In the end, though, it was less about tactics than raw courage. As Eubank closes in to finish the first fight, Mullan remarks, "Television sanitises boxing; it filters out the violence. You can't see that little fleeting moment in a man's eye when you know the fight is over in a split-second - that indefinable moment when he accepts defeat." His words are underpinned by footage of Eubank steaming in. There's slo-mo and slow music, the sound muted save for each thudding blow. Peerless telly.
In the first week of Wimbledon (BBC1 and BBC2), the contest that came closest to emulating Benn-Eubank was fought out between teenagers, one of whom lost because she'd had a row with her mum.
It wasn't just shock value that made Martina Hingis's defeat to Jelena Dokic so memorable; the quality of the young Australian's tennis was thrilling.
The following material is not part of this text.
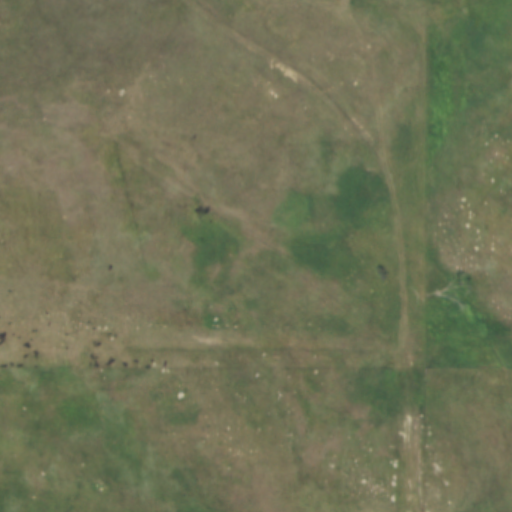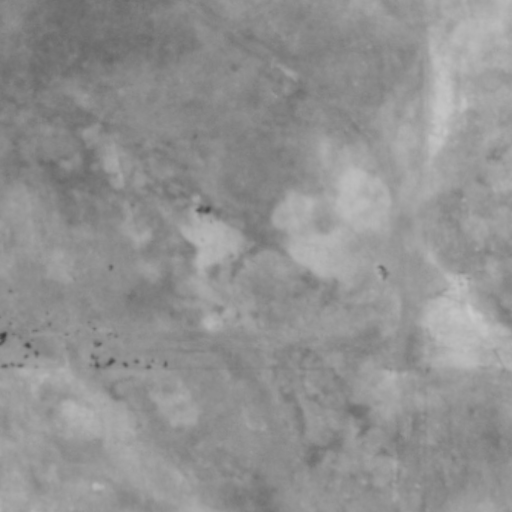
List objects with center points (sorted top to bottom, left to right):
road: (397, 209)
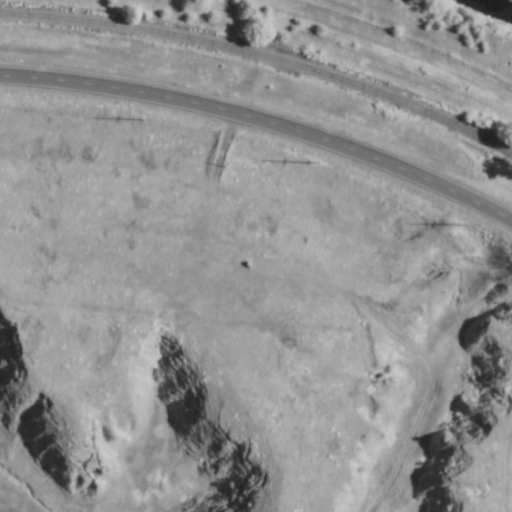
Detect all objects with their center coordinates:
railway: (267, 29)
road: (263, 123)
Whether matters are going to be unduly complicated by her mad dad, who looks as if he should be jamming with the Grateful Dead or rolling up on Centre Court on his Harley Davidson, is part of that two-week soap opera, SW19.
We often ask ourselves whether we create tennis prodigies prematurely, but try telling that to Lester Piggott, who rode his first winner at the age of 12. As part of their Millennium countdown, BBC1 are running five- minute Rewind inserts tucked in before Neighbours, and Tuesday's featured the young Piggott's account of his first great day, read by a youngster, Merlon Cera Marle.
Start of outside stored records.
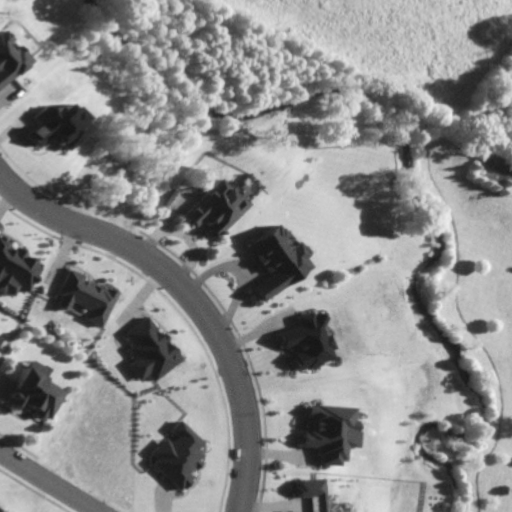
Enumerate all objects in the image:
building: (9, 58)
building: (56, 126)
building: (214, 208)
road: (482, 212)
building: (275, 261)
building: (15, 269)
road: (192, 295)
building: (86, 298)
road: (469, 329)
building: (306, 341)
building: (150, 351)
building: (33, 391)
building: (327, 432)
building: (178, 455)
road: (50, 482)
building: (312, 492)
building: (1, 511)
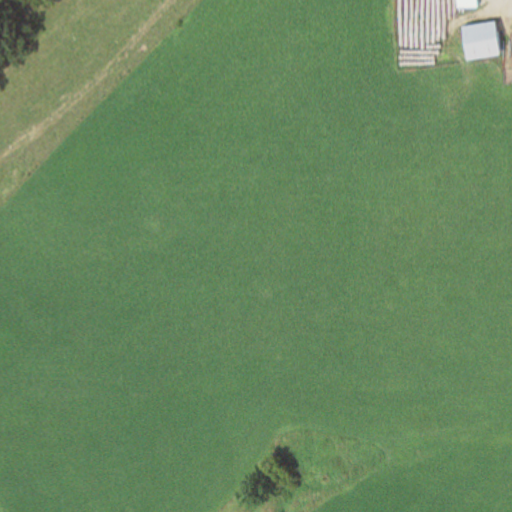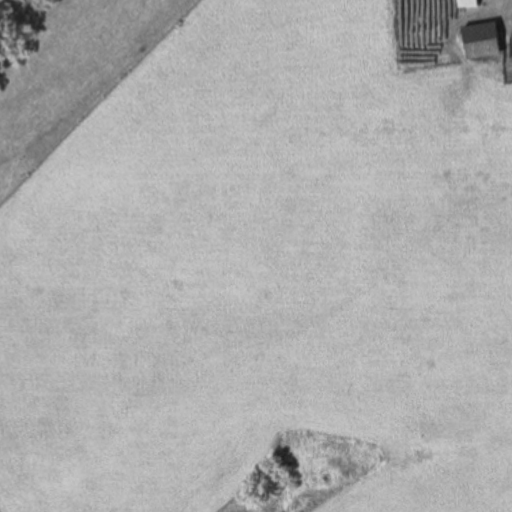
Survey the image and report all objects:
building: (466, 4)
building: (481, 42)
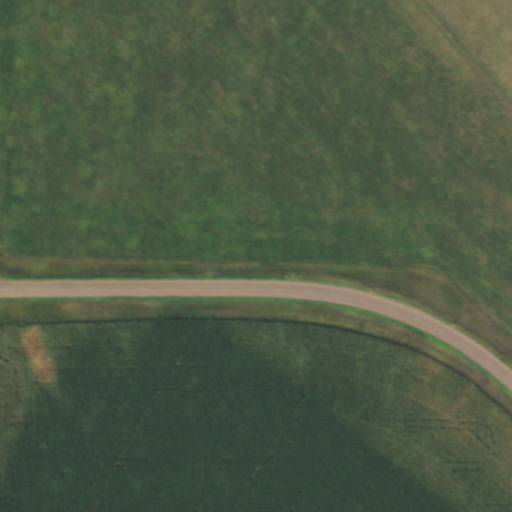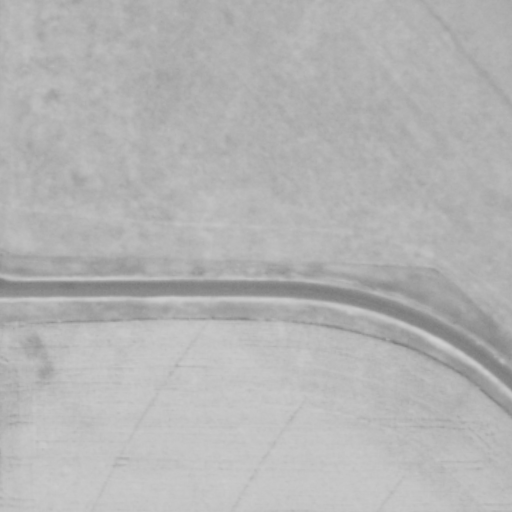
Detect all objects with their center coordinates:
road: (266, 288)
"With 200 yards to go I pushed The Chase to the front and heard another jockey, Davie Jones, screaming, `Go on! Go on!' I was not absolutely sure I was really going to win until the last 50 yards, but that's just what we did. We won by a length and a half. My first win! It was a very exciting moment. Not that I was allowed time to let it go to my head. After the race, I just got changed."
Nowadays he'd have just got changed, analysed his relationship with his parents for the world's media, then spent the evening glad-handing corporate dim-wits.